A fairly popular custom launcher project for Minecraft has capsized after a maintainer purged the project’s other developers for “promoting radicalist leftist queer ideology,” GamingOnLinux reports. With the project under their exclusive control, the hijacker is now free to push any update they like without oversight, including malicious code.
The project, PolyMC, bills itself as a Minecraft launcher focused on “predictability, long term stability and simplicity”. Its purpose is to provide users with an easy means to manage multiple different installs of Minecraft on a single machine, each with its own unique constellation of mods, resources, and settings. Following yesterday’s purge, current PolyMC users are being urged by the Minecraft modding community to stop using the launcher immediately.
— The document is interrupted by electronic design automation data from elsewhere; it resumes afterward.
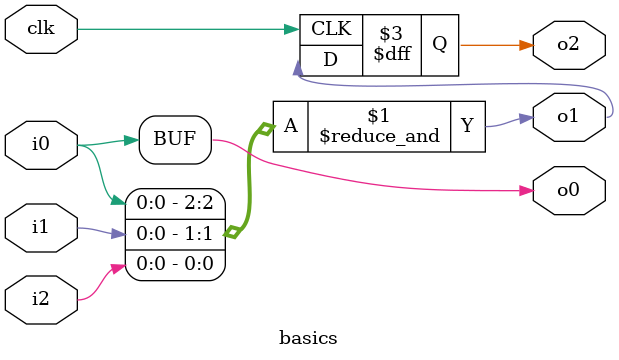
<source format=v>
module basics(input clk, input i0, i1, i2, output o0, o1, output reg o2);
  assign o0 = i0;               // wire
  assign o1 = &{i0,i1,i2};      // combinational (reduction)
  always@(posedge clk) o2 = o1; // sequential (reg)
endmodule
</source>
Unfortunate but urgent announcement to make.If you use PolyMC as your launcher, we are urging all users to switch off of it immediately. Not tomorrow, today. The main keyholder for PolyMC’s infrastructure has been compromised.October 17, 2022
It’s not entirely clear which supposed act of “leftist queer ideology” set off the bizarre coup in the first place. The project update that accompanied the purge—named “reclaim polymc from the leftoids“—did only one thing: Delete the project’s code of conduct, which contained provisions aimed at protecting project users and participants from transphobic, homophobic, and racist abuse.
Those provisions certainly seem like the kind of thing that might enrage someone with reactionary politics, but the code of conduct has existed for months. There are even records from May of the dev who just hijacked the project arguing for removing the clauses that explicitly protect people on the basis of things like gender identity and sexual orientation, rather than unilaterally deleting it outright. It’s unclear what, if anything, has led the dev in question to torpedo the project in the last few days.
It was originally assumed that the hijacker’s account had itself been hacked by someone with a far-right axe to grind, but a message signed with the dev’s PGP signature states they aren’t compromised.
Since cutting their fellow devs out of the project, the hijacker has taken to Discord to assure panicked users that, “despite what you think about [them] personally,” they have no intention of introducing malware into PolyMC. Of course, if they did decide to inject malicious code, there wouldn’t be anybody left to stop them. It’s better to be safe than sorry in this instance and stop using PolyMC altogether.
The hijacker also says they are currently “seeing if anyone is interested in contributing” to the project. I guess they’re an optimist.
It’s not all bad news for PolyMC fans, though. Since yesterday’s drama, the evicted devs have regrouped under the moniker PrismLauncher. There’s not much in the way of an official statement from them regarding PolyMC yet, save for a request that fans don’t bother people involved with the project. With any luck, PolyMC users will be able to transition smoothly over to the new project without too much hassle. PrismLauncher is yet to get fully up and running, but the team has a Discord server you can follow for updates.